> _Data excerpt_
━━━━━━━━
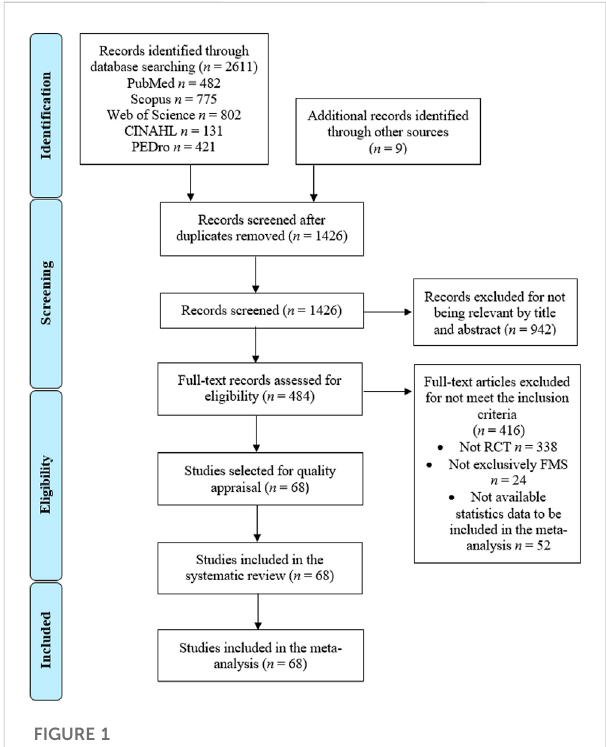
FIGURE 1 PRISMA Flow Diagram from selection of the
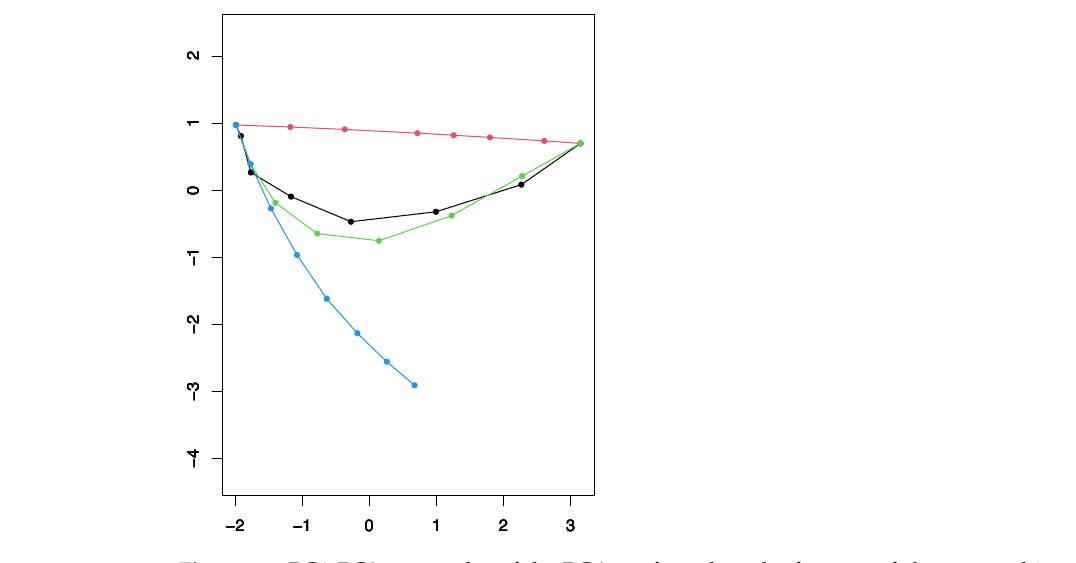
Figure 15. PC1-PC2 scatterplot of the PCA perfomed on the four set of shapes resulting from the bending+general affine component case. PC1 explains 62.61% of total variance, while PC2 explains 25.48%. Black refers to the optimized shapes, red to the linearized, green to the original shapes and cyan to the shooted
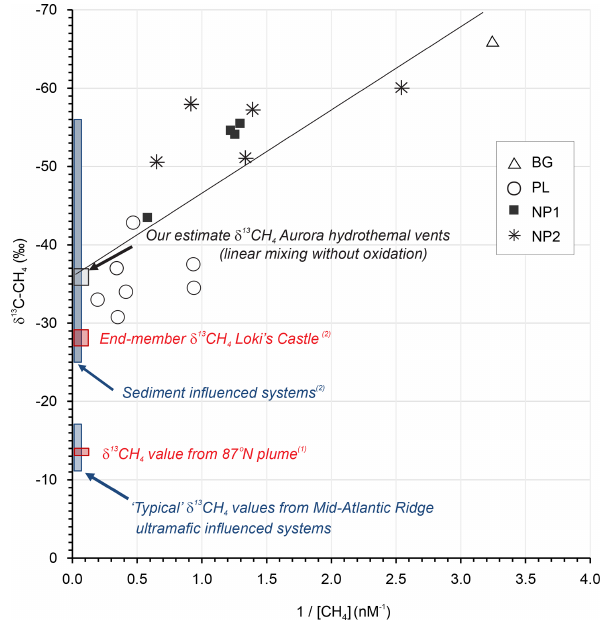
Figure 5. Keeling plot for δ 13 C-CH 4 versus 1 / [ CH 4 ] for the data obtained in background (BG), upper layer (UL), plume (PL) and non-plume (NP1–NP3) stations (Keeling, 1961; Keir et al., 2006). Plotted also are “closest approach” δ 13 C-CH 4 value reported for the 87 ◦ N hydrothermal plume on the Gakkel Ridge ( 1 McDermott et al., 2017), end-member hydrothermal fluid δ 13 C-CH 4 values from Mid-Atlantic Ridge black smoker systems known to be influenced by ultramafic rock, and the sediment-influenced Loki’s Castle sys- tem ( 2 Baumberger et al., 2016, and references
━━━━━━━━
> _Directions_
Return every line of the data above exactly, and omit all pictures.

> _Answer section_
FIGURE 1 PRISMA Flow Diagram from selection of the
Figure 15. PC1-PC2 scatterplot of the PCA perfomed on the four set of shapes resulting from the bending+general affine component case. PC1 explains 62.61% of total variance, while PC2 explains 25.48%. Black refers to the optimized shapes, red to the linearized, green to the original shapes and cyan to the shooted
Figure 5. Keeling plot for δ 13 C-CH 4 versus 1 / [ CH 4 ] for the data obtained in background (BG), upper layer (UL), plume (PL) and non-plume (NP1–NP3) stations (Keeling, 1961; Keir et al., 2006). Plotted also are “closest approach” δ 13 C-CH 4 value reported for the 87 ◦ N hydrothermal plume on the Gakkel Ridge ( 1 McDermott et al., 2017), end-member hydrothermal fluid δ 13 C-CH 4 values from Mid-Atlantic Ridge black smoker systems known to be influenced by ultramafic rock, and the sediment-influenced Loki’s Castle sys- tem ( 2 Baumberger et al., 2016, and references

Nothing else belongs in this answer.